Big Dutchman AG
- Type: AG
- Industry: Poultry farming, Pig farming
- Founded: 1938
- Founder: Jack DeWitt, Dick DeWitt
- Headquarters: Vechta-Calveslage, Germany
- Key people: Jürgen B. Steinemann (Chairman of the Supervisory Board); Steffen Bersch (Chief Executive Officer);
- Products: Housing equipment and feeding systems for modern poultry and pig farming
- Revenue: €1.552 billion (2025)
- Number of employees: 3,460 (2025)
- Website: www.bigdutchman.de

= Big Dutchman =

Agriculture company

Big Dutchman AG is a distributor of housing equipment and feeding systems for poultry and pig farming based in Vechta-Calveslage, Germany. The independent family business is active in more than 100 countries.

== History ==
Jack DeWitt and his brother Dick founded the parent company of Big Dutchman in Holland, Michigan, in 1938, with the intention of making the laborious hand feeding on poultry farms more efficient through utilizing an automatic feed transport chain. While initially, the company was a hatchery and later specialized in raising and processing turkeys, the brothers subsequently developed it into a manufacturer of feeding systems. During the late 1940s, the DeWitt brothers developed a flat chain with only two links to deliver feed to the birds. The Automatic Poultry Feeder Company, which was later renamed DeWitt Industries Poultry Feeder Company by the DeWitts, was founded by the brothers to promote their automatic feeder. In the 1950s, the company expanded into Europe and relied on sales agencies. In 1955, the DeWitts launched a new breed, a chicken about twice the size of a traditional broiler.

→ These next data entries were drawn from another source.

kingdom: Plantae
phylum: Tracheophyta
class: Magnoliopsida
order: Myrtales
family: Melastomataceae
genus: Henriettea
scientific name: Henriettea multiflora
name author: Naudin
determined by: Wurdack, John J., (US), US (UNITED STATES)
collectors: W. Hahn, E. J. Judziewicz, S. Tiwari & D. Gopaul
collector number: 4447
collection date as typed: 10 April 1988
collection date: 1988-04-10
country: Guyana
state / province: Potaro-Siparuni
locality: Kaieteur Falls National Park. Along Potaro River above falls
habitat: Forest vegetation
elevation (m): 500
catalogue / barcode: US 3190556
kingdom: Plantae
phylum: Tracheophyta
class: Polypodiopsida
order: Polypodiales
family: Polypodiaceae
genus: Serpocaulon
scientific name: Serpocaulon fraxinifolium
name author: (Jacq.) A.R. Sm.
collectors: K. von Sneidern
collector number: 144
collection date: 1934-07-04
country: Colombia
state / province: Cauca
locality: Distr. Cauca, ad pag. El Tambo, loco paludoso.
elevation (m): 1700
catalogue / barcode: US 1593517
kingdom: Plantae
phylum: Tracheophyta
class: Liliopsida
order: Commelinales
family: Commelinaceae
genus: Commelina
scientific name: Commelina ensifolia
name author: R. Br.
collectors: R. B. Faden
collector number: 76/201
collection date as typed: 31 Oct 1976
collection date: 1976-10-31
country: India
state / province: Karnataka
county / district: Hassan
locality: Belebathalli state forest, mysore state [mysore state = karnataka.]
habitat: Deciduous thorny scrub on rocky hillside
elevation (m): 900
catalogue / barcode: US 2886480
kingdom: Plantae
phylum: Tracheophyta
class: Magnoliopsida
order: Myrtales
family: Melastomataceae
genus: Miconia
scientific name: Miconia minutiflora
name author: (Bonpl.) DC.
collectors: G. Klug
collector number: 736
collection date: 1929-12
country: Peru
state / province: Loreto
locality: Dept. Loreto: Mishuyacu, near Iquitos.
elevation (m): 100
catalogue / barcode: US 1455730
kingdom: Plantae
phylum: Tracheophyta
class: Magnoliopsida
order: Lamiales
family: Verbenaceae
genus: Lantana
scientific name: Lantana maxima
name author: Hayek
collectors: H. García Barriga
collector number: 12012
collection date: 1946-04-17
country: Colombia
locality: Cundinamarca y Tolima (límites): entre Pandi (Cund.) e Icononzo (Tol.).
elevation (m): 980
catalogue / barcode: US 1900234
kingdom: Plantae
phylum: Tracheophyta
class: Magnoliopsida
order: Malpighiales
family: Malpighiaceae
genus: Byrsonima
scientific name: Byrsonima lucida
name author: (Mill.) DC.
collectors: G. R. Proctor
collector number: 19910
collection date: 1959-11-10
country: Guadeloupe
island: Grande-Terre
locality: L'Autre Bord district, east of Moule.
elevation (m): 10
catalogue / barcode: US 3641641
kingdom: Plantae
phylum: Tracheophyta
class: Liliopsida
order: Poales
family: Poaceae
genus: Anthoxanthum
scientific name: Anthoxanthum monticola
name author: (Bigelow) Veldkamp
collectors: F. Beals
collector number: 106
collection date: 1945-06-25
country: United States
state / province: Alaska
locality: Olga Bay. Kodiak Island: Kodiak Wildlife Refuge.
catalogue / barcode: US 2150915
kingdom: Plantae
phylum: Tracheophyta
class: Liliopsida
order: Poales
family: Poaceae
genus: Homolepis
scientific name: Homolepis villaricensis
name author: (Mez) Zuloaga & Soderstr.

In 1958, a 26-year-old poultry farmer named Josef Meerpohl joined the company as a sales representative in Germany. In 1964, the company was renamed Big Dutchman by the DeWitt brothers. In 1968, they sold their Big Dutchman shares, and by 1971, they had withdrawn from the industry completely.

In 1985, the whole company was acquired by Meerpohl through a management buyout. Additionally, in the 1980s, the company headquarters were moved to Vechta in Germany. In 1992, Bernd Meerpohl took over the management from his father.

In January 2014, Big Dutchman acquired the Spanish poultry equipment supplier Zucami. In November 2016, German professional journal Agrarheute reported that the German Agricultural Society awarded Big Dutchman the EuroTier innovation award for the hygiene valve for their Culina Flex piglet feeding system.

In February 2022, Big Dutchman announced a minority stake in the Dutch Ammerlaan Group from Venlo.

== Company structure ==
In 2022, Big Dutchman generated a revenue of €1.07 billion and employed 3,211 people.

The Big Dutchman network includes seven international logistics centers and counts livestock farmers from 100 countries among its customers, around 8,000 of them in Germany.

== Products ==
Big Dutchman sells housing equipment and feeding systems for egg production, poultry growing and pig farming. Big Dutchman concentrates on development, sales and logistics, while contractors, such as smaller metal construction companies, manufacture the products. The company is also active in the insect farming sector. A daughter company of Big Dutchman focuses on breeding black soldier fly larvae.

Big Dutchman works with the Dutch Ammerlaan Group, which designs greenhouse systems for the production of fruit, vegetables, leafy greens and flowers.